(Data excerpts)
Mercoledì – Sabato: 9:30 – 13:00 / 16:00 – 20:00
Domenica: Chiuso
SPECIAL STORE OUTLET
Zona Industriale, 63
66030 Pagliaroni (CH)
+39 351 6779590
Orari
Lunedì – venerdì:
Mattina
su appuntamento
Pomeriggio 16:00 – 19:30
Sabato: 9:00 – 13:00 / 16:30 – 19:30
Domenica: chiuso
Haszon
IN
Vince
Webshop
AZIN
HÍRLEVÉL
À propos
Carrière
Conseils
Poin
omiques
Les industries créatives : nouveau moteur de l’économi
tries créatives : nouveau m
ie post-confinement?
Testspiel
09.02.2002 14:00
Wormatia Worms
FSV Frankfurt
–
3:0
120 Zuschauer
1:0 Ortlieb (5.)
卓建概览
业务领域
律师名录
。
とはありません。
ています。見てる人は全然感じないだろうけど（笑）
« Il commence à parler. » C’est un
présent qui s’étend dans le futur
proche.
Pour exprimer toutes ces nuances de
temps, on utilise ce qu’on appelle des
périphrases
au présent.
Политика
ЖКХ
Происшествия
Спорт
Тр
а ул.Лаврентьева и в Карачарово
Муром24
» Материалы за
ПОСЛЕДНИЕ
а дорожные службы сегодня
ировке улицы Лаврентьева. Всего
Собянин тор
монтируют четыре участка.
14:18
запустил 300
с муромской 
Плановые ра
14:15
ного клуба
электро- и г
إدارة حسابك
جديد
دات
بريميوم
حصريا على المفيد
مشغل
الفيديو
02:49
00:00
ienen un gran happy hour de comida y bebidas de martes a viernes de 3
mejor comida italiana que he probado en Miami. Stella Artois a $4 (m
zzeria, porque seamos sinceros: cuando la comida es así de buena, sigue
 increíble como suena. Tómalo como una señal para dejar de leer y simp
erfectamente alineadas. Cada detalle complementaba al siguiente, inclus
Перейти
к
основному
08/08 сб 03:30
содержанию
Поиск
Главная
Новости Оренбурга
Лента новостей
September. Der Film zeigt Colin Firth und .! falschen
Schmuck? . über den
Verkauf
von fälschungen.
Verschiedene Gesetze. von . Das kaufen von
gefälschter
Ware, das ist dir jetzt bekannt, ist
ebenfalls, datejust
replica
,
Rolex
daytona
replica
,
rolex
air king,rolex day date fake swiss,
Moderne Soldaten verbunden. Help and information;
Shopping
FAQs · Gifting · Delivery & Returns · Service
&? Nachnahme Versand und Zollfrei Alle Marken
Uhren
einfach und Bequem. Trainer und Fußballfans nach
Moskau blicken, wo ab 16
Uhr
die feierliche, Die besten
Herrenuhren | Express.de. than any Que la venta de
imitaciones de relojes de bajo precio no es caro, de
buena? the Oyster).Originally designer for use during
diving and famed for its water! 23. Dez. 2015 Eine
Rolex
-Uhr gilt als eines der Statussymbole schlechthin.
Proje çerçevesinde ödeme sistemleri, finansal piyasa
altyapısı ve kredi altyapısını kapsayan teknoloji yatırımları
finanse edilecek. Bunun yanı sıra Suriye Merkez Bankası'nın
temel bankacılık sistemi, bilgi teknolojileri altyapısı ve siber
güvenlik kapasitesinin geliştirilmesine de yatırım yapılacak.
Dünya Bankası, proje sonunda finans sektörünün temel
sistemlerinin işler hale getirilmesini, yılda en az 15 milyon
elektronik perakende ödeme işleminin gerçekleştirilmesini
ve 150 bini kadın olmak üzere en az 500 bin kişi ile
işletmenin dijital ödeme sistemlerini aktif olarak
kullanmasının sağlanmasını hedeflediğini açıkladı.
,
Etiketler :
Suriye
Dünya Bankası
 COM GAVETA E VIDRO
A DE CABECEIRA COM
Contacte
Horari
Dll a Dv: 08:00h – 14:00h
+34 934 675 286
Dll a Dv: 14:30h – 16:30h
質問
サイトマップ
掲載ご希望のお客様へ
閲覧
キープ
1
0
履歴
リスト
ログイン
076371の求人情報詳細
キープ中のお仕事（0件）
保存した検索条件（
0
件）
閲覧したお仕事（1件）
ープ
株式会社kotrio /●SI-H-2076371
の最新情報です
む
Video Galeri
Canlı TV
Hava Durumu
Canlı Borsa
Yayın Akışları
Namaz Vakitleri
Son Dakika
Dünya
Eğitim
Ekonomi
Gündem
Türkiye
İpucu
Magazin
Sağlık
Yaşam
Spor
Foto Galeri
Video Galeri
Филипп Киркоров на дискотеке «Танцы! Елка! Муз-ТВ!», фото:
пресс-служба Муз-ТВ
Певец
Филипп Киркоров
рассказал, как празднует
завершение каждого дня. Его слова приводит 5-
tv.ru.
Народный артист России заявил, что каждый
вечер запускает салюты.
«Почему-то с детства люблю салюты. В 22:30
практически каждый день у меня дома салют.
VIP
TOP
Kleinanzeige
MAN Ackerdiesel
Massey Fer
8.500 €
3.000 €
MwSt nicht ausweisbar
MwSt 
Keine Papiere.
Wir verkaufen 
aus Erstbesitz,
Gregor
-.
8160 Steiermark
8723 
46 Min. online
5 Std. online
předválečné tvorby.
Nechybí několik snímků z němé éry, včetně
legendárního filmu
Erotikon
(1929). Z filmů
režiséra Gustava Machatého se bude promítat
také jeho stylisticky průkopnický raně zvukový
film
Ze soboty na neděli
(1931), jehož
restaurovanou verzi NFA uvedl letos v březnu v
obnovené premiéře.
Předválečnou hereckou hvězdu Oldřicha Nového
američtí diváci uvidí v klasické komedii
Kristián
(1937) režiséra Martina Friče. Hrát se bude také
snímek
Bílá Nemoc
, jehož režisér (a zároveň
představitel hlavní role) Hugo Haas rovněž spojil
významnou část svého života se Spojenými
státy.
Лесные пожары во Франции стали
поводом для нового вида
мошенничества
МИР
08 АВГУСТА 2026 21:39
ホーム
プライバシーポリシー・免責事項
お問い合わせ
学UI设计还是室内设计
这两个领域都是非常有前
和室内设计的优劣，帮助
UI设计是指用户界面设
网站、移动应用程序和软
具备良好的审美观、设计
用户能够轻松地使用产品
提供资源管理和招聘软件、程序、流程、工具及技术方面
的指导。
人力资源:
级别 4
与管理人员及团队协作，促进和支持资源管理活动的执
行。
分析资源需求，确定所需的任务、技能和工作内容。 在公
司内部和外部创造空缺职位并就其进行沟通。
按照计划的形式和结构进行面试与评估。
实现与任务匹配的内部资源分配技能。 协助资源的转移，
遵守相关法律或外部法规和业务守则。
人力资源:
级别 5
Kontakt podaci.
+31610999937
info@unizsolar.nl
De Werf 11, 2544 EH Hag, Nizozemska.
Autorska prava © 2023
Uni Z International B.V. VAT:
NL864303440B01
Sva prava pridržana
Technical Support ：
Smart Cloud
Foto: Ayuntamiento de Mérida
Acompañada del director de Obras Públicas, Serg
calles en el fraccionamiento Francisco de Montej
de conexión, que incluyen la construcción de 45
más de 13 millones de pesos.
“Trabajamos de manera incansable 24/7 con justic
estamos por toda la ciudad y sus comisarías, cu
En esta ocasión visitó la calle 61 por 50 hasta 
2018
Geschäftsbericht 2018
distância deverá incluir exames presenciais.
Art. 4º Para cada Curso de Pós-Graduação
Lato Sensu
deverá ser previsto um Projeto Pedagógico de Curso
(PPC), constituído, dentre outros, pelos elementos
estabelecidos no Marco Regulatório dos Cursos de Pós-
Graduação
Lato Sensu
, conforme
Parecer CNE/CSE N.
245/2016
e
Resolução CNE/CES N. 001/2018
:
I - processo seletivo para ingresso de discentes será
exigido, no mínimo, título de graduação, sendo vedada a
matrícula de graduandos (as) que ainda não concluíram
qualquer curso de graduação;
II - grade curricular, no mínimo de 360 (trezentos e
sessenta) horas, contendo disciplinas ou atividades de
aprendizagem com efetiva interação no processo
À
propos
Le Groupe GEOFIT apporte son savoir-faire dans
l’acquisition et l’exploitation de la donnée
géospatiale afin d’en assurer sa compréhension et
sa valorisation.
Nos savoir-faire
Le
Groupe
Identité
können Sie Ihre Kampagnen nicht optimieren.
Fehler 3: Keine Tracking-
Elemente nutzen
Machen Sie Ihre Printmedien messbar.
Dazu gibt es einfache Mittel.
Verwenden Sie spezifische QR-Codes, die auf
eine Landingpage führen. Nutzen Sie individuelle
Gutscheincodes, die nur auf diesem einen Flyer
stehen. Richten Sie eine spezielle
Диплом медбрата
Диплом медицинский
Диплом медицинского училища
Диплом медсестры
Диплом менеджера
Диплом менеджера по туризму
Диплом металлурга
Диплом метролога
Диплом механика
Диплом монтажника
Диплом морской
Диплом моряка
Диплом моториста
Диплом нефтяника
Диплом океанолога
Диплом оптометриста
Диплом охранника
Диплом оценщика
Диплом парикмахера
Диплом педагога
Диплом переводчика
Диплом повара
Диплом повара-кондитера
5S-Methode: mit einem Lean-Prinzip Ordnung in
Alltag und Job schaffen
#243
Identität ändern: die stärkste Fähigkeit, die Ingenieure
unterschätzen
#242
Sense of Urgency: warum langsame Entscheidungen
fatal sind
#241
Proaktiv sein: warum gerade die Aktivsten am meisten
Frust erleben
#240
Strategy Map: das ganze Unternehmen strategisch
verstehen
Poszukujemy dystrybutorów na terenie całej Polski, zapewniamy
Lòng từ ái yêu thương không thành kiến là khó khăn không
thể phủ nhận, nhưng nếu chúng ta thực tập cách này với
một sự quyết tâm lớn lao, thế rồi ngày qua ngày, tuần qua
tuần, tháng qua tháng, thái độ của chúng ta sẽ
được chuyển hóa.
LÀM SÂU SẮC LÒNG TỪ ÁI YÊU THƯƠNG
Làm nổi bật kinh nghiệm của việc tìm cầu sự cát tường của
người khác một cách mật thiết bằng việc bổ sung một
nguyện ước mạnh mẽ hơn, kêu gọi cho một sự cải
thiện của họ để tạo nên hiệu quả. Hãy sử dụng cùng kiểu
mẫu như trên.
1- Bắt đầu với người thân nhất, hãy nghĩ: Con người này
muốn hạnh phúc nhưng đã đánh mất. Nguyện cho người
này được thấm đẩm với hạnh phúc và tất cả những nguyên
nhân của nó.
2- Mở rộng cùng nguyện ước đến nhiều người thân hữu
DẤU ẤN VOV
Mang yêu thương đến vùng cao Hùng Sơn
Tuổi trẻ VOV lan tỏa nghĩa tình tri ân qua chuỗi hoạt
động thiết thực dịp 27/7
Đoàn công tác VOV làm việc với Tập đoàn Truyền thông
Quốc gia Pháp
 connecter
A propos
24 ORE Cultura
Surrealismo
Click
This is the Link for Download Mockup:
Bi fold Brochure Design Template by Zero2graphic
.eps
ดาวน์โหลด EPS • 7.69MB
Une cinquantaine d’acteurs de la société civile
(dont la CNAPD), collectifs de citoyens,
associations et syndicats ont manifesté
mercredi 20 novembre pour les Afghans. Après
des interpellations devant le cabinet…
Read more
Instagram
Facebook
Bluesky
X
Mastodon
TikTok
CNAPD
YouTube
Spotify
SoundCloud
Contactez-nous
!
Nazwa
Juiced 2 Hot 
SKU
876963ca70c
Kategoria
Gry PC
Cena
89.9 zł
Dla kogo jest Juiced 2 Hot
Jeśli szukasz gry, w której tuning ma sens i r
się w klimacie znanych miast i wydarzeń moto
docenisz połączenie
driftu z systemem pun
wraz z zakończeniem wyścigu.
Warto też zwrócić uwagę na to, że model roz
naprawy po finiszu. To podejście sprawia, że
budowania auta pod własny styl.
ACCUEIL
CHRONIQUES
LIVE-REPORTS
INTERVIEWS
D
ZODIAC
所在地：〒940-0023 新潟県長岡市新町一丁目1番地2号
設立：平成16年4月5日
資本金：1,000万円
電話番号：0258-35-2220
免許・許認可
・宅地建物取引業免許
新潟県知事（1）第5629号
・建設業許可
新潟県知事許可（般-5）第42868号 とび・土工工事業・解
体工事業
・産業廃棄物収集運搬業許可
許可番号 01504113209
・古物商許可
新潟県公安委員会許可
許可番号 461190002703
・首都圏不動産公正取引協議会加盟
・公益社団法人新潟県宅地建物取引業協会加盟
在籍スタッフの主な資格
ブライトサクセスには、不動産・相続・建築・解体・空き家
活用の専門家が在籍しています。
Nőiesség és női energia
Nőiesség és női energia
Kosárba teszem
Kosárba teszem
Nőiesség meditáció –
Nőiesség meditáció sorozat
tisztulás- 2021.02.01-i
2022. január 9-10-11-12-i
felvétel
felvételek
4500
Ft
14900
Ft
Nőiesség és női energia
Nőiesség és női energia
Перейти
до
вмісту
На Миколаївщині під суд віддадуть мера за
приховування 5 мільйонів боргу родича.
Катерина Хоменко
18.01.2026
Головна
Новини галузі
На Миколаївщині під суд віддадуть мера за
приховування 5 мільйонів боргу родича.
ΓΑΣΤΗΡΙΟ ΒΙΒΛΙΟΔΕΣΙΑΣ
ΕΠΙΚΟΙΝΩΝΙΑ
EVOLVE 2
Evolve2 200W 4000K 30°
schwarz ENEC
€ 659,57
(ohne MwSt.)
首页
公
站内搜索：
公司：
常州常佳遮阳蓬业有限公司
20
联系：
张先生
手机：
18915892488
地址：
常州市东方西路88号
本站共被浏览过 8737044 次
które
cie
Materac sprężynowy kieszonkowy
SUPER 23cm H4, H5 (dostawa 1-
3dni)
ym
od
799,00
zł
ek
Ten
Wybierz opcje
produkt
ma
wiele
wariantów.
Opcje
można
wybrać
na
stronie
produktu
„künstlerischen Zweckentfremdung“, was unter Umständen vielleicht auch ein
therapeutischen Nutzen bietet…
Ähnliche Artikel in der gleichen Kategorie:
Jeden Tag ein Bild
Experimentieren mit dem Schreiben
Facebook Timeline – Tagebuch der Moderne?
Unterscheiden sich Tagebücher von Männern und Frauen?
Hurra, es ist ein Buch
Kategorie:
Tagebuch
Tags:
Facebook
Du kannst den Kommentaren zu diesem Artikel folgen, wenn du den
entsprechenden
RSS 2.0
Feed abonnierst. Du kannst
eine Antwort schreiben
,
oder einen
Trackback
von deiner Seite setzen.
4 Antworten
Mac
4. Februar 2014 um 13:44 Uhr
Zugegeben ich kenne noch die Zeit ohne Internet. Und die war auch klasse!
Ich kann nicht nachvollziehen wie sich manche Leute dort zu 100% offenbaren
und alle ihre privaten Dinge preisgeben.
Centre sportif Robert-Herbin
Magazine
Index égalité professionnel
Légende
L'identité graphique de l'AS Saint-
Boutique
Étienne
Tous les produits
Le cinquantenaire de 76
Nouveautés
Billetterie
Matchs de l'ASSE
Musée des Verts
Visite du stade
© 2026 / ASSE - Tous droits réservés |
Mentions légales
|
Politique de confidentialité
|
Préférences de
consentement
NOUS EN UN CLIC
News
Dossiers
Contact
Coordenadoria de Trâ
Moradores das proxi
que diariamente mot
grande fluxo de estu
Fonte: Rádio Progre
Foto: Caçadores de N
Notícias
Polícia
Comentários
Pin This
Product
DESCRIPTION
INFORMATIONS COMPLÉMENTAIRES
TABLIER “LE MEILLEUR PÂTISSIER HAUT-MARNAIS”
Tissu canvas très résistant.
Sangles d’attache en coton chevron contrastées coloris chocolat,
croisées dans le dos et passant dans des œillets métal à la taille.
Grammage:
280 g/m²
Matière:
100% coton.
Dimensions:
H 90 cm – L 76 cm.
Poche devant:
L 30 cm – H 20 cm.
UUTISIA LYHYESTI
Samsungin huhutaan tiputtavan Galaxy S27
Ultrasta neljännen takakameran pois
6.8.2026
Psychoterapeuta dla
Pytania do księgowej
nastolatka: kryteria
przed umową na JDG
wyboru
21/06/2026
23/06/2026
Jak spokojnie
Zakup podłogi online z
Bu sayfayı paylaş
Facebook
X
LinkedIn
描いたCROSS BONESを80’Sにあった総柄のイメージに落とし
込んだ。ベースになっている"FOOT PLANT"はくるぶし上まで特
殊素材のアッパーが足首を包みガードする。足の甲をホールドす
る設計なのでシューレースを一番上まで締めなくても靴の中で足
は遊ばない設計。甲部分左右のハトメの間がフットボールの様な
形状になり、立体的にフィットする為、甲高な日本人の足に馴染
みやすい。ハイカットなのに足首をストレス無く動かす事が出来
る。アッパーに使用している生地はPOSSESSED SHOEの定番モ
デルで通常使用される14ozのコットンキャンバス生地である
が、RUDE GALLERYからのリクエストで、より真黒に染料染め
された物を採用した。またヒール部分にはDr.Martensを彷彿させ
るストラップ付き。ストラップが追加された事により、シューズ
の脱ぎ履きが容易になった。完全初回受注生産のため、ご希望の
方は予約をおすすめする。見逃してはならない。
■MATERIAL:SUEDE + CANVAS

▶ _Required work_
Find every line in the records that uses the string "présent", then copy it.

▶ _Solution below_
présent qui s’étend dans le futur
au présent.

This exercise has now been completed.